The discussion around the patent snubs of Klinsmann’s Copa America roster largely swirled around his decision to leave off Jordan Morris in favor of the maligned Chris Wondolowski, whose national team form never seems to mirror his heat in MLS. There are reasons for the publicity. Morris, who is on a goal-scoring tear of late, is the name of now. Gonzalez is the name of yesterday, his form shaded by another league and another set of teammates. Who knows if that form is reliable, you can almost hear Klinsmann ask himself.
In the end Klinsmann espouses a style of roster management that would not be unfamiliar to Henry Kissinger and his Realpolitik acolytes of the Cold War era. Their ultimate argument was that America had outgrown the high-minded moralism and optimism of Wilsonian foreign policy. The world was a harder place than that, and so we must meet it with the cold steel of reality. There is no room for lofty ideals when your political vision is teetering on anarchic dissolution.
Klinsmann may have rode in on waves of Wilsonian sentiment – we will take beautiful soccer to the masses because we can be a beacon for it – but he is a Cold War era politician. He plays three defensive midfielders against inferior opponents, starts defenders in the midfield, deploys a box-to-box midfielder as the creative spark, wants back-to-goal forward play out of every striker regardless of skill set, shuffles lineups based on defensive utility rather than creative impetus.

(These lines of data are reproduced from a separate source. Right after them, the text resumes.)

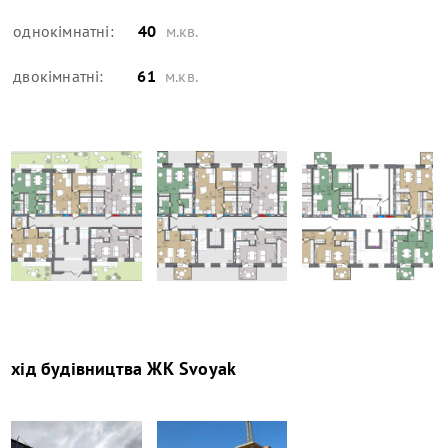
однокімнатні:
40
м.кв.
двокімнатні:
61
м.кв.
хід будівництва
ЖК Svoyak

This is Realpolitik. He is talking to us through his deployments, telling us that he does not believe in high-mindedness when there are trenches to be dug. And perhaps that he does not believe the U.S. has the horses to play in the way he wants. Whatever that style may be.
His roster choices follow suit. He favors that which is known over all else, which can help explain why Gonzalez, whose form at Pachuca I don’t think Klinsmann trusts, was left off the roster essentially for Michael Orozco, who’s never been particularly good for the national team. But he scored at the Azteca and has been with Klinsmann for longer. The practicality of Realpolitik in action. With Klinsmann it trumps the idealism of an Omar Gonzalez reclamation project each and every day of the week.
Gonzalez provided him some rope for the decision with a shaky 66 minutes against Guatemala in March. But to level all the fire at Gonzalez for one of the poorest team-wide performances in recent memory looks like picking one man out of a lineup as the guiltiest of equal thieves. Orozco was just as bad. He is here. Gonzalez is not.
I feel for Gonzalez. His omission is easily the most troubling, far outpacing Morris and whoever else. I think even addled minds can argue Wondo over Morris. I don’t think the same can be said for whoever elbowed Gonzalez out of the final discussion. The center back position for the USMNT is thin and desperately awaiting the moment Matt Miazga becomes 90-minute ready for Big Teams. Until then, there is a gap you struggle to envision Steve Birnbaum and John Brooks and Michael Orozco filling.
Gonzalez, though, is the Great Unknown. Over the last four months he has openly flouted his brutal calendar 2015 and molted into something else. Whether Klinsmann sees that or not, Gonzalez might well be the best American center back of the moment. Despite everything, he will be watching the Copa America with the rest of us.